The digital divide persists between developed and developing countries, even in regions like Europe, according to a report released on Wednesday that examined the success of 142 countries in using information and communications technology to boost economic competitiveness.
The 441-page report by the World Economic Forum released on Wednesday uses a broad range of measures to rank countries on the success of their overall efforts to use information and communications technology (ICT) to improve business, government and the lives of individuals.
At the top of the list are advanced economies — Sweden, Singapore, Finland, Denmark, Switzerland, the Netherlands, Norway, the US, Canada and Britain.
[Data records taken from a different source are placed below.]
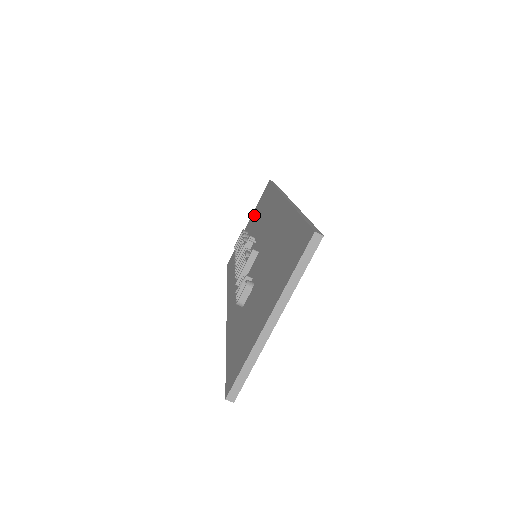
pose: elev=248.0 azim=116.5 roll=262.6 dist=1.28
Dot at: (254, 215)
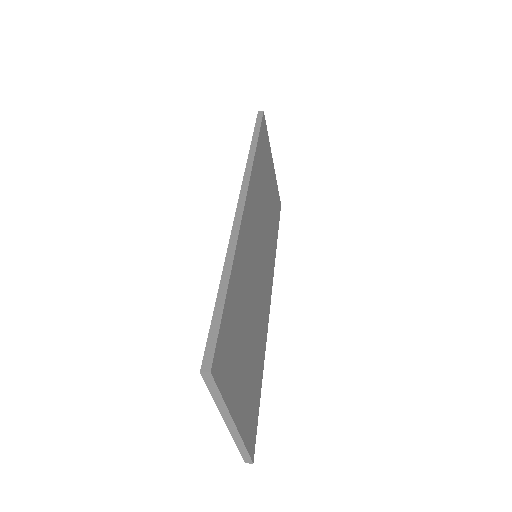
Dot at: occluded
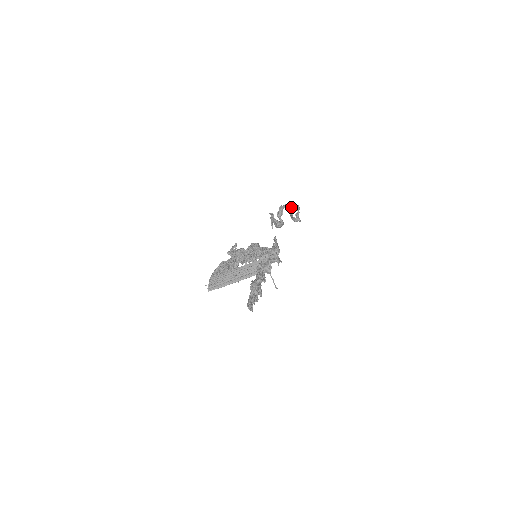
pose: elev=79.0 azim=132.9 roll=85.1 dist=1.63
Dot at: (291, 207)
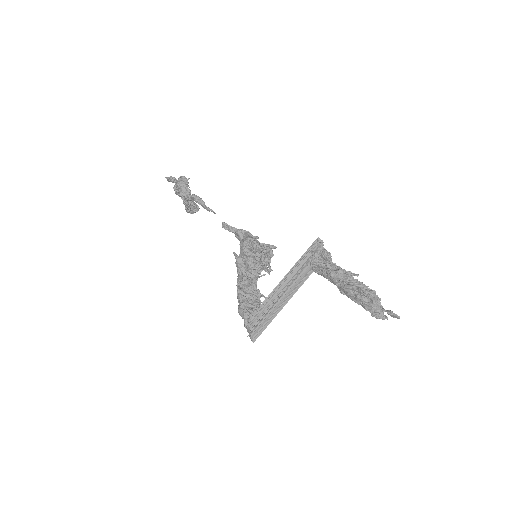
Dot at: (187, 179)
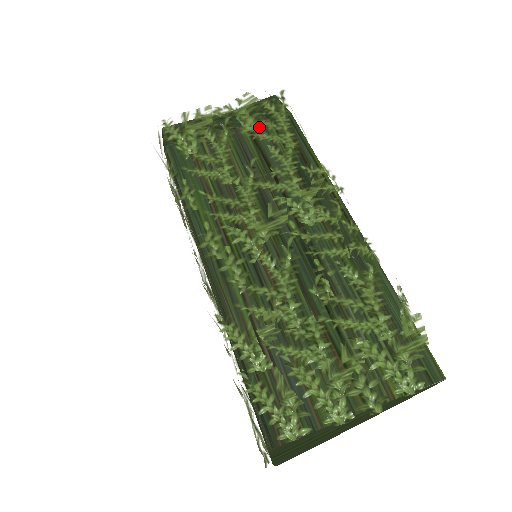
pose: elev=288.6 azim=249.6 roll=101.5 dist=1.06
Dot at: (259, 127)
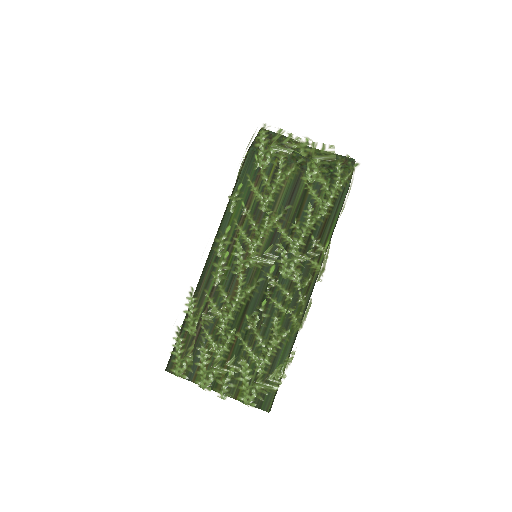
Dot at: (317, 181)
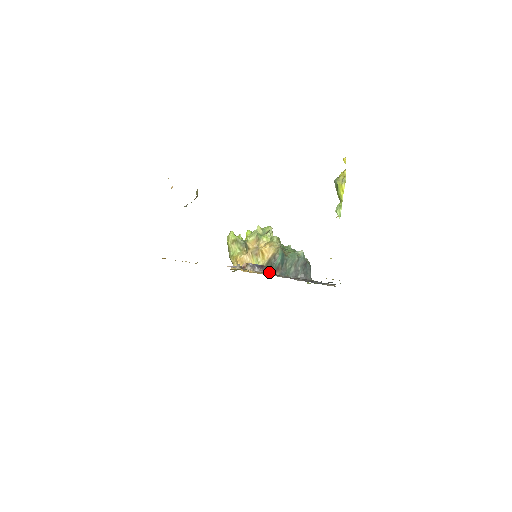
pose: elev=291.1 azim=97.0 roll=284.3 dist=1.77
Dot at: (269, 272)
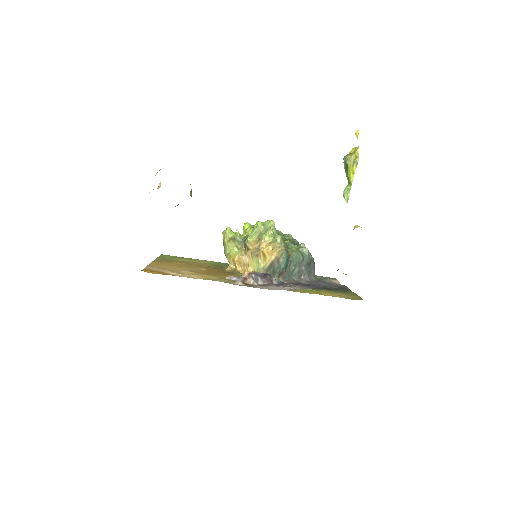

At the bottom are many poor countries in sub-Saharan Africa as well as Nepal, Syria, East Timor and Haiti.
“Despite all the efforts that we have seen in the past, the digital divide still exists between developing countries and developed countries,” said Benat Bilbao-Osorio, associate director of the World Economic Forum’s Center for Global Competitiveness and Performance, who co-authored the report. “The digital divide can be observed as well at the regional level.”
Co-author Soumitra Dutta, a business and technology professor at INSEAD, one of the world’s largest graduate schools of business with campuses in France, Singapore and Abu Dhabi, told a news conference launching the report that the world is becoming “hyperconnected” and it’s important to measure how technology is impacting government, business and individuals.
While technology and infrastructure are important, he said, there are many other aspects that are crucial, including whether the environment is conducive for businesses to use technology and encourages innovation, whether regulations support or inhibit transparency, whether ICT is affordable and accessible, and whether people have the skills to use it.
Christopher Vollmer, leader of the global media and entertainment practice at the management consulting firm Booz & Company, said: “Digitization has a very important positive impact” on all aspects of development.
“We found that economically, the more countries are able to move up the digitization index, it actually improves GDP performance, it’s associated with positive job growth and it’s very critical for innovation,” he said.
It also improves the quality of life and has political benefits, including greater transparency, better access to basic services and improved performance in areas like education.
According to the report, “overall, Europe remains at the forefront of the efforts to leverage ICT to transform its economy and society.”
However, it said there are disparities in the region, with advanced economies such as Germany and France behind the top-ranked Nordics at 16 and 23 respectively in the ranking and all four of the EU’s southern countries — Portugal, Spain, Italy and Greece — lagging even farther behind. In the lowest tier are many Eastern European countries, with Romania at 67, Albania at 68 and Bulgaria at 70.
Bilbao-Osorio said the US was ranked eight, not higher, because the government and opposition have had difficulties addressing challenges to the economy in recent years.
China ranked highest of the world’s rising economic powers — the so-called BRICS countries — at 51. It was followed by Russia at 56, Brazil at 65, India at 69 and South Africa at 72.